** BEGIN STORED RECORDS **

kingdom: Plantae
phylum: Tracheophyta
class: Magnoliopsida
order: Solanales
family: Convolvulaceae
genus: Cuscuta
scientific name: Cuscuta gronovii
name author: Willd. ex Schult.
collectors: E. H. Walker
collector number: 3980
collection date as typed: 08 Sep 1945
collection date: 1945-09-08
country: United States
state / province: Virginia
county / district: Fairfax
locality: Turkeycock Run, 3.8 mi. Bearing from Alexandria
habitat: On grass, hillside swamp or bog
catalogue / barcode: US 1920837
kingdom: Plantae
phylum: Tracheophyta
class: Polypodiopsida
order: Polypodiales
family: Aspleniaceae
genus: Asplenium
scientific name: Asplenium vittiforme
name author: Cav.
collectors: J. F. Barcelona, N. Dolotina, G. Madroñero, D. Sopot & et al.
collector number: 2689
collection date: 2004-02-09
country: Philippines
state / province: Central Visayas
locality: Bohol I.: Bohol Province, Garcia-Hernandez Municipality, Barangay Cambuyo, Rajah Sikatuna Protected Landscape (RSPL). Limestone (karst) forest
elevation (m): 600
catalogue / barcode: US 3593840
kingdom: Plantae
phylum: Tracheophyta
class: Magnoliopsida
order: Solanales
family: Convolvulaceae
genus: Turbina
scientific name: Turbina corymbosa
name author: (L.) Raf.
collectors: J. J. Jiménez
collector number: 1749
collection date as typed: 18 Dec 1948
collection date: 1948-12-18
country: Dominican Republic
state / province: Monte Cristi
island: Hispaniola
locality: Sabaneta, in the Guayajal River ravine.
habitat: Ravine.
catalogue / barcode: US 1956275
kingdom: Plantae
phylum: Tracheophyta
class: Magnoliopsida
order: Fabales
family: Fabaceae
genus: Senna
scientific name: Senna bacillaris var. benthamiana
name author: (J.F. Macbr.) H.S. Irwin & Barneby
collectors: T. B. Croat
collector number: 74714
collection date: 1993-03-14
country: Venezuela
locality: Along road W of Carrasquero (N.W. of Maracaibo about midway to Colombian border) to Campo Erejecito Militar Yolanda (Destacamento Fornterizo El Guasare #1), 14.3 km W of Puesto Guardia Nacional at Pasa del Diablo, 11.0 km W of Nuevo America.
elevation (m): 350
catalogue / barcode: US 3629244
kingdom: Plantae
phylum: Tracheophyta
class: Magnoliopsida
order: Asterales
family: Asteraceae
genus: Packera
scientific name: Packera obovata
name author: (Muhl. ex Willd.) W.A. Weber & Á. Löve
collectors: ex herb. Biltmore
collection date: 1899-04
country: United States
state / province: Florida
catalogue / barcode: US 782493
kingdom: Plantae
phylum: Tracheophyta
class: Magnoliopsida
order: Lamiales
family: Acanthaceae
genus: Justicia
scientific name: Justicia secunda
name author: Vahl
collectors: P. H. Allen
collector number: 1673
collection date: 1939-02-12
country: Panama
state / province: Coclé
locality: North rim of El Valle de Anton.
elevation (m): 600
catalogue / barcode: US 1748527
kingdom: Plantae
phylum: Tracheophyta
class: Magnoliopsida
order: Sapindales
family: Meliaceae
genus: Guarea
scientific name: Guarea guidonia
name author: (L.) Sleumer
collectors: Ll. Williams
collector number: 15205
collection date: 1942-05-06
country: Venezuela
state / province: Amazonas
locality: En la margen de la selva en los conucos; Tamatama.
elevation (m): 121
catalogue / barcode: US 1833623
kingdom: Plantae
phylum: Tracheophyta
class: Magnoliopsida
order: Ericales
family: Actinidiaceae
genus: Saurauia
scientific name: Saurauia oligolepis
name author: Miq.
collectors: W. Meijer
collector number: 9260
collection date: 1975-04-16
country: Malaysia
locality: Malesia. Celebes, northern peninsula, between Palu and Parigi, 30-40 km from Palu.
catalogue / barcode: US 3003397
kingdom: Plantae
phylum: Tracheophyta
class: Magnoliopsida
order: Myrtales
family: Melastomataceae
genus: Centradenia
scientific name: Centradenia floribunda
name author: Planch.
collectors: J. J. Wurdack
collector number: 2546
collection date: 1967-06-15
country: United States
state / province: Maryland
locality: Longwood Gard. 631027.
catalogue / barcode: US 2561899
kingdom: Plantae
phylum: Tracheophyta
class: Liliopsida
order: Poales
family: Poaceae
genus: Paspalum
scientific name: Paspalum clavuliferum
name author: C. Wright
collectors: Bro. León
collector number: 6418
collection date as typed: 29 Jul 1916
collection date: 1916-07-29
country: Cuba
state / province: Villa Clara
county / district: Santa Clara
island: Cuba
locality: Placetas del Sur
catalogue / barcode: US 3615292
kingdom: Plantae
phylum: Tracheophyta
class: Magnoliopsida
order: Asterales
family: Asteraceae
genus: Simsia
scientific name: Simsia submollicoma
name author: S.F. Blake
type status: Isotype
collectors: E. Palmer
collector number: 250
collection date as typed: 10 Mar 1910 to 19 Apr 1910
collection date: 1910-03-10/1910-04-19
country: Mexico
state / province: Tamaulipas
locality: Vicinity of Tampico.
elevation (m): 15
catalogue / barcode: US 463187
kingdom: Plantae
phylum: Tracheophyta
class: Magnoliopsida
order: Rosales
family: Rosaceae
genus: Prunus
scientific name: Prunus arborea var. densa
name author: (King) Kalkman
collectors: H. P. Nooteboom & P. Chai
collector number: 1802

** END STORED RECORDS **

## THE PROBLEM
Can you quote every line of all the items above, word for word and in their original order?

## SOLUTION FOR THIS EXERCISE
kingdom: Plantae
phylum: Tracheophyta
class: Magnoliopsida
order: Solanales
family: Convolvulaceae
genus: Cuscuta
scientific name: Cuscuta gronovii
name author: Willd. ex Schult.
collectors: E. H. Walker
collector number: 3980
collection date as typed: 08 Sep 1945
collection date: 1945-09-08
country: United States
state / province: Virginia
county / district: Fairfax
locality: Turkeycock Run, 3.8 mi. Bearing from Alexandria
habitat: On grass, hillside swamp or bog
catalogue / barcode: US 1920837
kingdom: Plantae
phylum: Tracheophyta
class: Polypodiopsida
order: Polypodiales
family: Aspleniaceae
genus: Asplenium
scientific name: Asplenium vittiforme
name author: Cav.
collectors: J. F. Barcelona, N. Dolotina, G. Madroñero, D. Sopot & et al.
collector number: 2689
collection date: 2004-02-09
country: Philippines
state / province: Central Visayas
locality: Bohol I.: Bohol Province, Garcia-Hernandez Municipality, Barangay Cambuyo, Rajah Sikatuna Protected Landscape (RSPL). Limestone (karst) forest
elevation (m): 600
catalogue / barcode: US 3593840
kingdom: Plantae
phylum: Tracheophyta
class: Magnoliopsida
order: Solanales
family: Convolvulaceae
genus: Turbina
scientific name: Turbina corymbosa
name author: (L.) Raf.
collectors: J. J. Jiménez
collector number: 1749
collection date as typed: 18 Dec 1948
collection date: 1948-12-18
country: Dominican Republic
state / province: Monte Cristi
island: Hispaniola
locality: Sabaneta, in the Guayajal River ravine.
habitat: Ravine.
catalogue / barcode: US 1956275
kingdom: Plantae
phylum: Tracheophyta
class: Magnoliopsida
order: Fabales
family: Fabaceae
genus: Senna
scientific name: Senna bacillaris var. benthamiana
name author: (J.F. Macbr.) H.S. Irwin & Barneby
collectors: T. B. Croat
collector number: 74714
collection date: 1993-03-14
country: Venezuela
locality: Along road W of Carrasquero (N.W. of Maracaibo about midway to Colombian border) to Campo Erejecito Militar Yolanda (Destacamento Fornterizo El Guasare #1), 14.3 km W of Puesto Guardia Nacional at Pasa del Diablo, 11.0 km W of Nuevo America.
elevation (m): 350
catalogue / barcode: US 3629244
kingdom: Plantae
phylum: Tracheophyta
class: Magnoliopsida
order: Asterales
family: Asteraceae
genus: Packera
scientific name: Packera obovata
name author: (Muhl. ex Willd.) W.A. Weber & Á. Löve
collectors: ex herb. Biltmore
collection date: 1899-04
country: United States
state / province: Florida
catalogue / barcode: US 782493
kingdom: Plantae
phylum: Tracheophyta
class: Magnoliopsida
order: Lamiales
family: Acanthaceae
genus: Justicia
scientific name: Justicia secunda
name author: Vahl
collectors: P. H. Allen
collector number: 1673
collection date: 1939-02-12
country: Panama
state / province: Coclé
locality: North rim of El Valle de Anton.
elevation (m): 600
catalogue / barcode: US 1748527
kingdom: Plantae
phylum: Tracheophyta
class: Magnoliopsida
order: Sapindales
family: Meliaceae
genus: Guarea
scientific name: Guarea guidonia
name author: (L.) Sleumer
collectors: Ll. Williams
collector number: 15205
collection date: 1942-05-06
country: Venezuela
state / province: Amazonas
locality: En la margen de la selva en los conucos; Tamatama.
elevation (m): 121
catalogue / barcode: US 1833623
kingdom: Plantae
phylum: Tracheophyta
class: Magnoliopsida
order: Ericales
family: Actinidiaceae
genus: Saurauia
scientific name: Saurauia oligolepis
name author: Miq.
collectors: W. Meijer
collector number: 9260
collection date: 1975-04-16
country: Malaysia
locality: Malesia. Celebes, northern peninsula, between Palu and Parigi, 30-40 km from Palu.
catalogue / barcode: US 3003397
kingdom: Plantae
phylum: Tracheophyta
class: Magnoliopsida
order: Myrtales
family: Melastomataceae
genus: Centradenia
scientific name: Centradenia floribunda
name author: Planch.
collectors: J. J. Wurdack
collector number: 2546
collection date: 1967-06-15
country: United States
state / province: Maryland
locality: Longwood Gard. 631027.
catalogue / barcode: US 2561899
kingdom: Plantae
phylum: Tracheophyta
class: Liliopsida
order: Poales
family: Poaceae
genus: Paspalum
scientific name: Paspalum clavuliferum
name author: C. Wright
collectors: Bro. León
collector number: 6418
collection date as typed: 29 Jul 1916
collection date: 1916-07-29
country: Cuba
state / province: Villa Clara
county / district: Santa Clara
island: Cuba
locality: Placetas del Sur
catalogue / barcode: US 3615292
kingdom: Plantae
phylum: Tracheophyta
class: Magnoliopsida
order: Asterales
family: Asteraceae
genus: Simsia
scientific name: Simsia submollicoma
name author: S.F. Blake
type status: Isotype
collectors: E. Palmer
collector number: 250
collection date as typed: 10 Mar 1910 to 19 Apr 1910
collection date: 1910-03-10/1910-04-19
country: Mexico
state / province: Tamaulipas
locality: Vicinity of Tampico.
elevation (m): 15
catalogue / barcode: US 463187
kingdom: Plantae
phylum: Tracheophyta
class: Magnoliopsida
order: Rosales
family: Rosaceae
genus: Prunus
scientific name: Prunus arborea var. densa
name author: (King) Kalkman
collectors: H. P. Nooteboom & P. Chai
collector number: 1802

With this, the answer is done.